The central events in drama must be acts of observable choice where we grasp
alterntive possibilities, why the character chooses the way he does. In the
movie "Breaking Away", though the key event is merely a bicycle race, we do see
our hero DECIDE: After he is thrown to the ground and his bike smashed near
the end, he can either quit, or show grit, get up, find another bike, and keep
going. So that movie provides tension, excitement, and decision, and even an
element of finality -- his victory rounds off his quest in the movie. In
"Chariots of Fire", we see a similar moment early in the film: Eric Liddell,
running a one-lap race, is tripped and he tumbles to the ground. But we see his
determination as he makes himself get up and chase the now-far-ahead other
runners. He catches them; he wins.
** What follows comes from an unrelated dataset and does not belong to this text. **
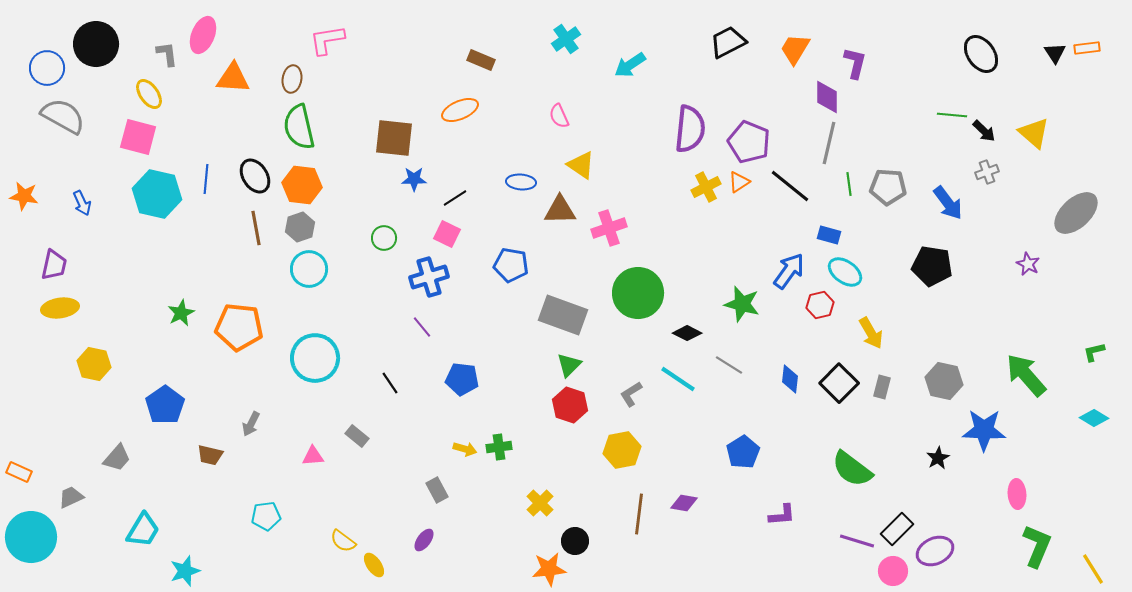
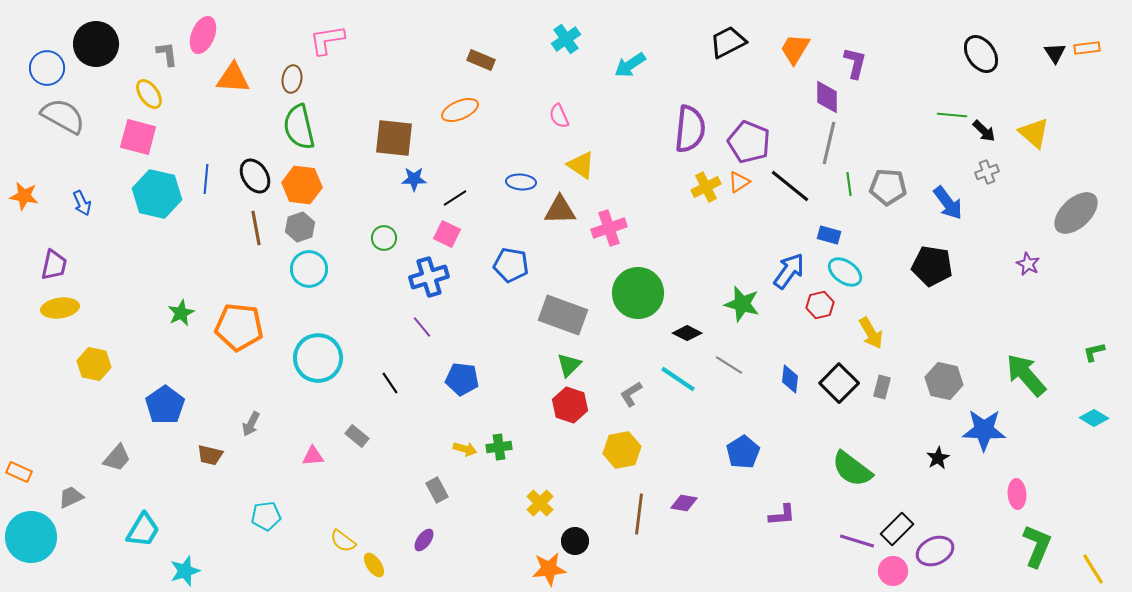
cyan circle at (315, 358): moved 3 px right
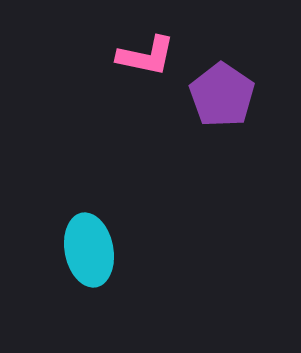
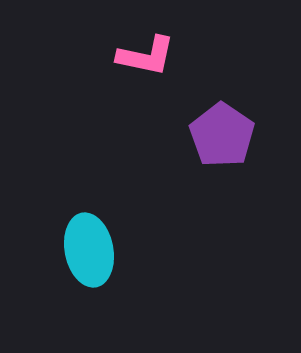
purple pentagon: moved 40 px down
Finality to that moment. (In the final races
of
"Chariots", we certainly get tension and excitement and finality -- but no
naked
deliberation: Liddell and Abrahams simply run faster than the other guys.
Nevertheless, even the combination of TENSION, EXCITEMENT, OBSERVABLE
DECISION, and FINALITY are not sufficient to warrant the honorific label "great
drama". Why not?
Because it has to be LIFE-ARC finality, and that's a good part of why
"Breaking Away" and "Chariots", gratifying though they are, are far from
"Oedipus",
"Death of a Salesman", and "A Streetcar Named Desire".
In addition to TENSION, EXCITEMENT, OBSERVABLE DECISION, AND LIFE-ARC
FINALITY, there is arguably a fifth element needed in great drama, and that's
what
I'll call GRAVITY. If a life is at stake, is that enough to satisfy this fifth
necessary element for great drama? Or does it have to be the life of a "GREAT
man/woman", as Aristotle suggests? It does not seem so to me. Neither Willy
Loman nor Blanche DeBois seems "great", but still "Death" and "Streetcar" feel
to
me like great tragic dramas.
As a playwright, I myself am an elitist in that I seem to want to write only
stories that have a very gifted character at the center. But I take that to be
neither a virtue nor a flaw in me -- simply a characteristic. It certainly
doesn't imply that my plays are thus assuredly "important", nor, say I, should
they be condemned solely because they neglect the "common" person.
A "nice" question is, can the death of a child ever be the stuff of tragic
drama? After all, for all we know the kid might have grown up to be a serial
killer. In other words, young children are too "indeterminate" -- even when
they are "the last of the royal line". My answer is yes: the death of a child
can be the stuff of tragedy, but the "tragic figure" cannot be the child -- it
would be the parent.
I haven't addressed here the question of "style".